The brand has ruled the $965 million category for 23 years. But the Unilever unit slashed Vaseline Intensive Care's support last year by 54.7% to $8.2 million, according to Competitive Media Reporting, while spending was increased to more than $17.5 million on the new Dermasil moisturizers.

For all the support, Dermasil never made it into the ranks of the top 10 hand and body lotions, while Vaseline Intensive Care lost almost a half share point to wind up the 52 weeks ended Feb. 26 at a 19.5% share in food, drug and mass merchandiser outlets, according to Information Resources Inc.

Category sales rose 6.2%, compared to just 3.9% (or $149 million) for Vaseline Intensive Care.

Of special concern to Chesebrough was Warner-Lambert Co.'s Lubriderm, which jumped nearly a point to a 10% share while sales rose 17.2% to $76 million. Andrew Jergens Co.'s namesake brand is No. 2 with 11.5%, down 0.2 points.

"We'd like to continue to stay the No. 1 brand," said Vaseline Intensive Care Marketing Manager Elly Duenk-Minsky.

So this September, Chesebrough will break a $26 million ad campaign for reformulated and repackaged moisturizers. Ads from McCann-Erickson Worldwide, New York, will be supported by $20 million in promotion, including free standing inserts, cross sampling and coupons.

Among the brand's new promises: 12-hour moisturizing from the Dry Skin Formula, the first long-lasting claim in the category, Ms. Duenk-Minsky said.

In October, Chesebrough will fire another salvo, introducing Vaseline Intensive Care Moisturizing Body Wash with $20 million in advertising plus a separate promotion budget.

For Ms. Duenk-Minsky, who wants to build Vaseline Intensive Care into a master brand, the body wash is the right product at the right time. It also takes Chesebrough into direct competition with sister division Lever Bros., which sells body washes under the Dove, Caress and Lever 2000 names. The body wash category itself is hot and expected to grow 58% to $250 million in sales by yearend, accounting for more than half of all liquid soap sales in the personal wash category.

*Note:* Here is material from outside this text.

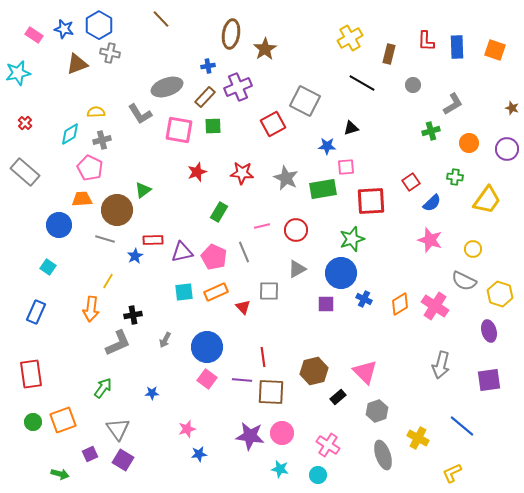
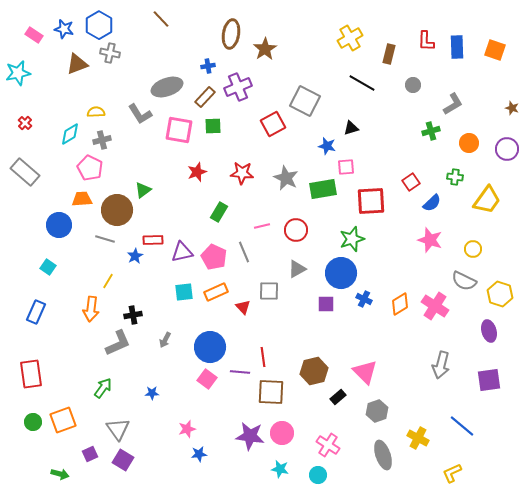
blue star at (327, 146): rotated 12 degrees clockwise
blue circle at (207, 347): moved 3 px right
purple line at (242, 380): moved 2 px left, 8 px up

"We want to make the body wash part of the VIC master brand. It brings a new side to VIC and expands what the brand can be," she said.

In consumer testing "it had a positive impact on consumer thinking and how consumers see VIC as a complete range of products. If we see consumer opportunities, we want to do more new products under that master brand," she said.